PWOD - Personal Win of the Day
This is a phrase coined by my friend Iain Maclean. Captain of Team BRIO, 2017 CrossFit Games qualifier, and all around super-human, Iain has lots of wisdom and leadership to provide when it comes to attacking your training.
Rather than always shooting for the best time or score, the PWOD is a way of setting a goal within each workout. Even though we all follow the same program there are ways of approaching the day's training that can help you get better at your particular weaknesses. It doesn't always result in the best time or score or an RX on the board on that specific day, but it makes you better in the long run. It is short term pain for long term gain.
If you always chip away at your pull ups in singles or small sets, a good PWOD would be to go for unbroken sets, even if it means taking a bit longer break before starting.
If you always dog a row or a bike sprint, a PWOD would be to maintain a certain pace or wattage well above your normal comfort zone even if it means suffering through significantly more pain.
If you always step down your box jumps, your PWOD could be to choose a lower box and work on rebounding your reps, cycling them at a much faster rate, even if it means forgoing an RX on the board that day.

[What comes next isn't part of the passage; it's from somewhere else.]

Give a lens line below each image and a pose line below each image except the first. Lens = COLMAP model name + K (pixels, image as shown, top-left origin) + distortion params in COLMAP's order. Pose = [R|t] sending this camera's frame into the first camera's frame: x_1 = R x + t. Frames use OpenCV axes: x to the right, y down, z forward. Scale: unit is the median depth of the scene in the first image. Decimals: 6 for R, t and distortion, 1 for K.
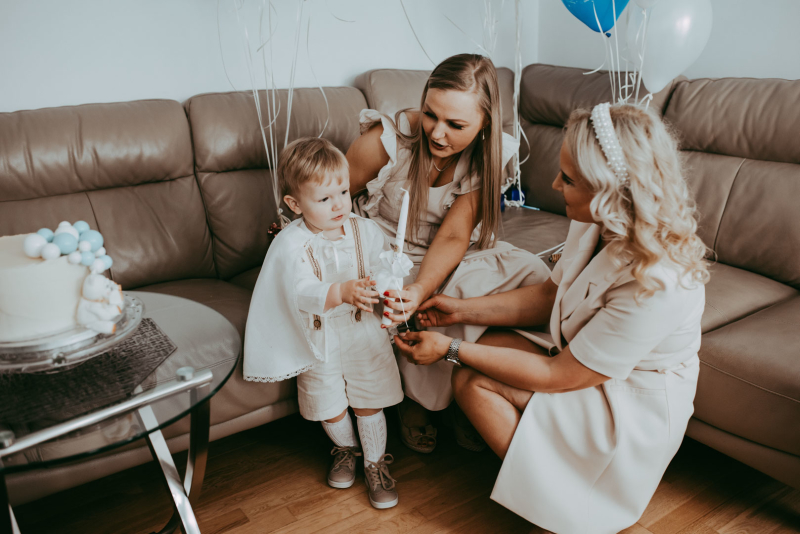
lens RADIAL K [[759.0, 0, 399.2], [0, 759.0, 261.6], [0, 0, 1]] dist [-0.025418, 0.000000]
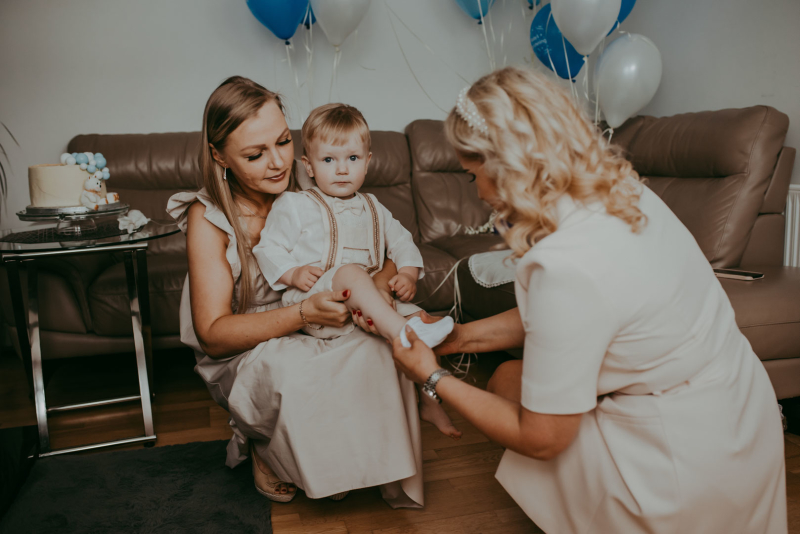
lens RADIAL K [[759.0, 0, 404.2], [0, 759.0, 264.6], [0, 0, 1]] dist [-0.025418, 0.000000]
pose [[0.944641, 0.056179, -0.323260, 0.447536], [-0.104992, 0.985185, -0.135597, 0.197857], [0.310853, 0.162030, 0.936545, -0.198953]]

Possibilities are endless! The PWOD approach is something that can work for every person at every level in CrossFit. All it takes is putting some thought in to your training for the day, being honest about your weaknesses and humble about addressing them.

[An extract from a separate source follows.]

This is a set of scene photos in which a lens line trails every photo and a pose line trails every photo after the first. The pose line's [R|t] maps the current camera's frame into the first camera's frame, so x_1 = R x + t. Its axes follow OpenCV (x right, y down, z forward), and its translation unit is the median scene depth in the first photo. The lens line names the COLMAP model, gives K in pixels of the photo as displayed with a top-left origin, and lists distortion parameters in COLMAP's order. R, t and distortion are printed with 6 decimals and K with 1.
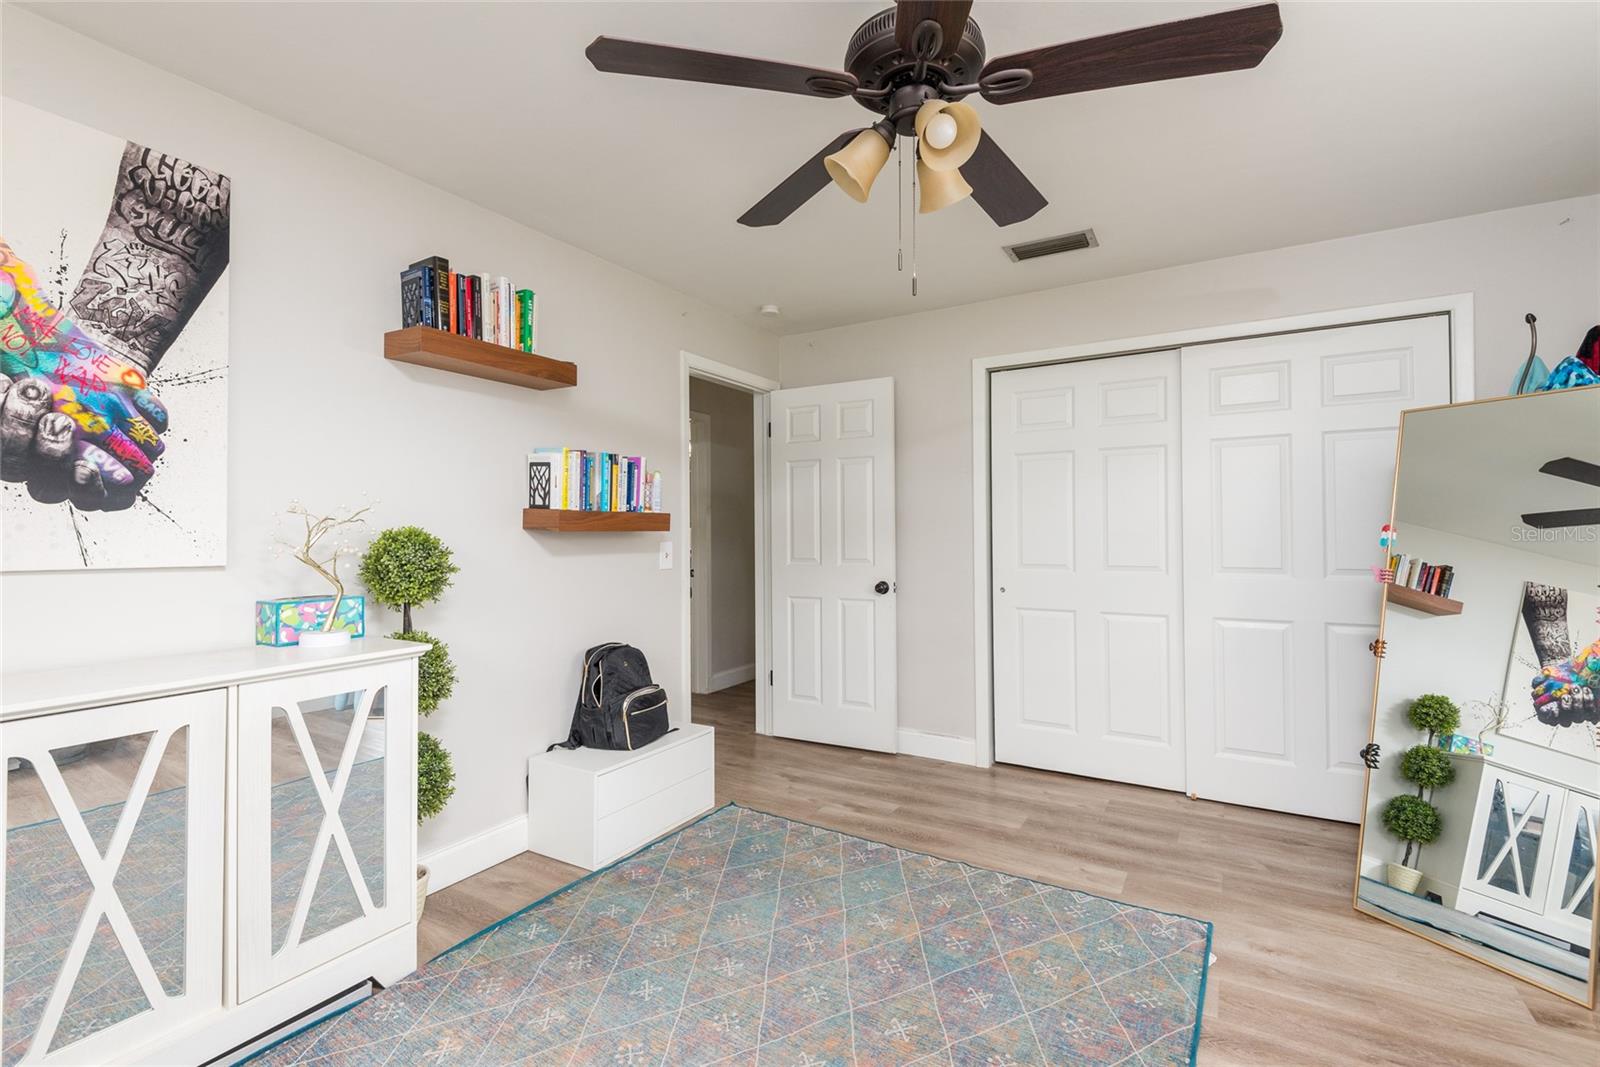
lens RADIAL K [[725.1, 0, 801.0], [0, 725.1, 532.4], [0, 0, 1]] dist [0.000151, 0.000007]
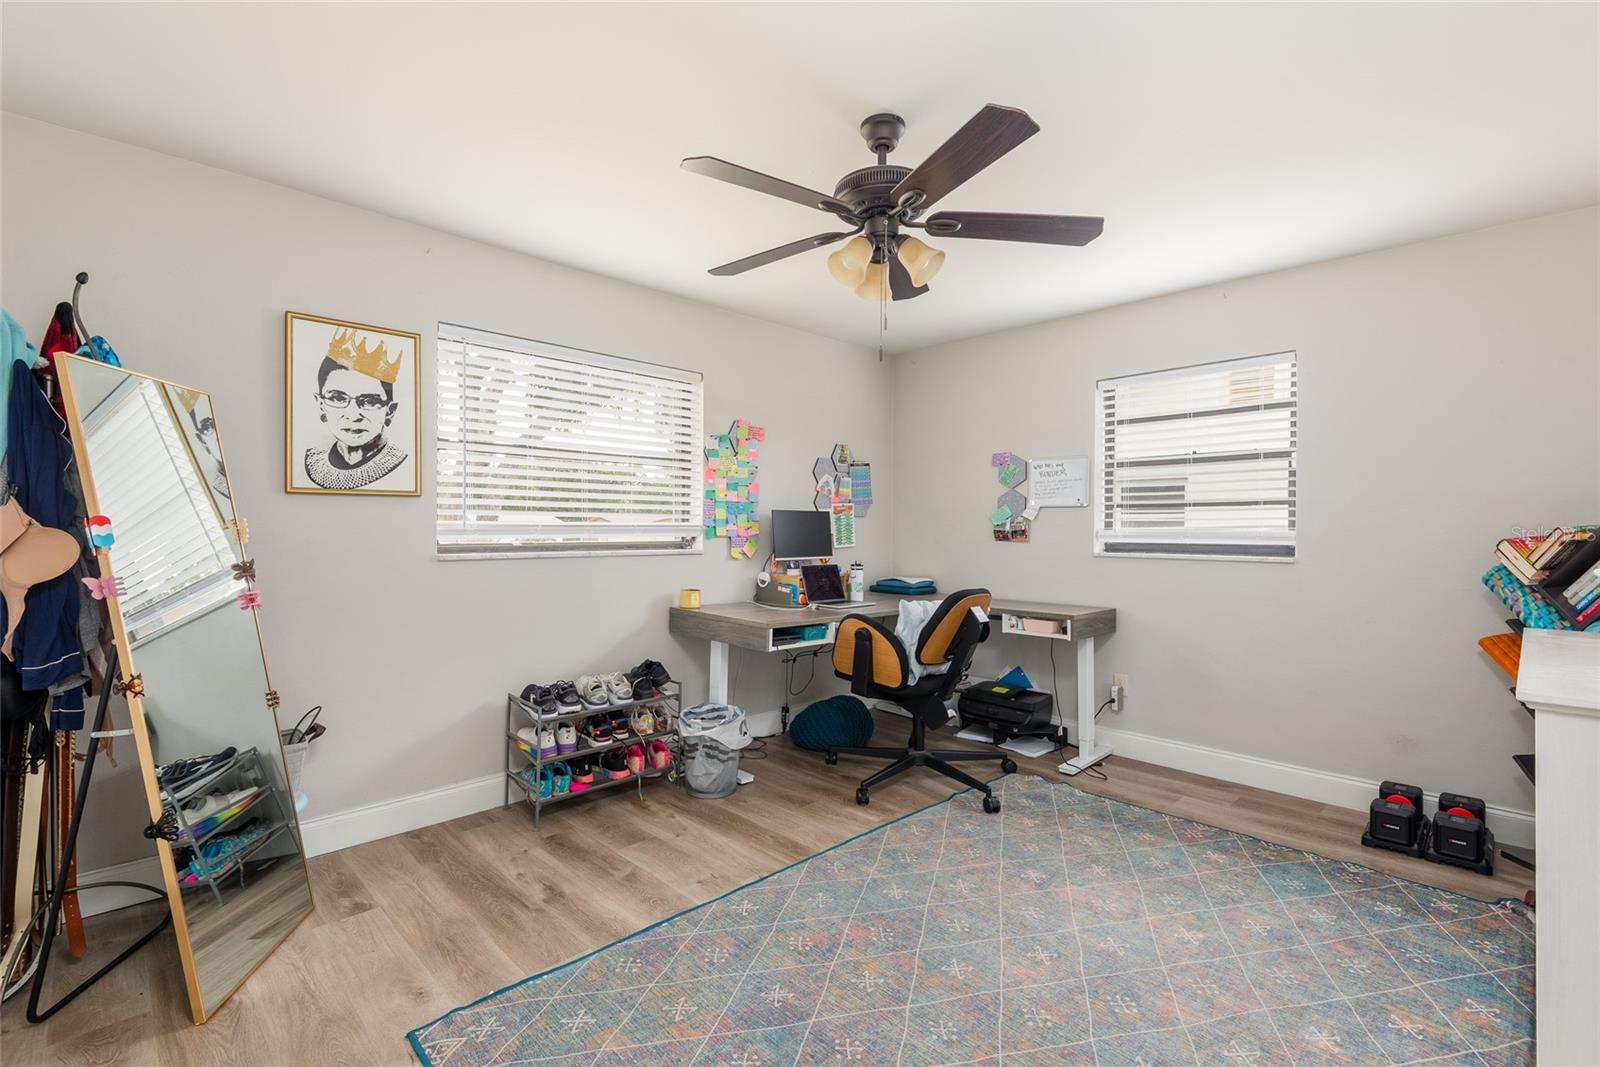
lens RADIAL K [[725.1, 0, 799.3], [0, 725.1, 532.3], [0, 0, 1]] dist [0.000151, 0.000007]
pose [[-0.969290, 0.002520, 0.245908, -0.030841], [0.000681, 0.999971, -0.007565, 0.016645], [-0.245920, -0.007165, -0.969264, 1.933561]]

Princess fitness is a condition that develops when we become psychologically reliant on a specific bunch of conditions in order to perform well - Your favorite pull up bar, at your favorite time of day, in your favorite temperature, after your favorite warm up, etc.
When CrossFit crosses the threshold from casual fitness activity and into the realm of competitive sport, pushing boundaries becomes even more important. We train in the comfort of our own gym, under familiar circumstances but are put to the test under unknown, unfamiliar, and uncomfortable circumstances. While it is important to know how to perform your best, needing a specific set of conditions in order to perform creates a huge psychological hole in your game. This leaves you vulnerable to panic and then ultimately failure when things inevitably don't work out exactly as you require.
These are actual circumstances that I, or people close to me, have encountered in competition:
Muscle up rings were set too high or too low
A box was not available in order to reach high rings
The airline lost an athlete's luggage and they did not have any of their usual gear
Events were scheduled for the early morning when the athlete was used to training later in the day
Events were scheduled late in the evening when the athlete was used to training early in the day
The team got stuck in traffic on the way to the venue and did not have time for a proper warm up
Pull up bars were either more rough or more smooth than the athlete was used to
and on and on...
Imagine yourself in any of these scenarios and try to gauge what your reaction would be. What if you had to squat without your oly shoes? Sprint at 6am? Snatch without a warm up? Does a sense of panic and self doubt creep in? Would your self-talk sound like "I can't squat!" "I'll never be fast!" "There's no way I'll be able to lift!"? Then you have likely become a victim of princess fitness, creating a vulnerability in your mental game. Where panic exists, your best performance (under the current conditions) cannot. It's not that the rings were too high, you didn't have your gear, or it was too late at night. It's that YOU couldn't adapt.
Any of those above listed scenarios are circumstances that are beyond your control. The equipment is the equipment, you can't make your bags appear, and you don't control the flow of traffic. But what you CAN control is your reaction to any of these events. The event plus your reaction, not the event itself, will determine the outcome. Urban Meyer calls this the Success Equation.
On the flip side, if you can imagine any of these scenarios and that your reaction would be along the lines of "well this isn't ideal, but I'll still be fine", then you have done a fine job of bulletproofing your mental game.
On the way to Portland, OR for the West Regionals in 2017, the airline really did lose the luggage of one of our athletes. With no shoes, workout clothes, hand wraps, or knee sleeves Lance's reaction, with a non-plussed shrug, was "well, I guess I get to get some new shoes!". Several on the team breathed a sigh of relief that it was his bag that was lost and that he was able to handle it so smoothly. Others were well aware their reaction to the situation would not have been nearly so calm. Several times that weekend we reminded ourselves to be more like Lance!
In order to free yourself of psychological baggage, a PWOD for a competitive CrossFitter would be to challenge any of your normal habits and train under unfamiliar, uncomfortable, or unfamiliar situations.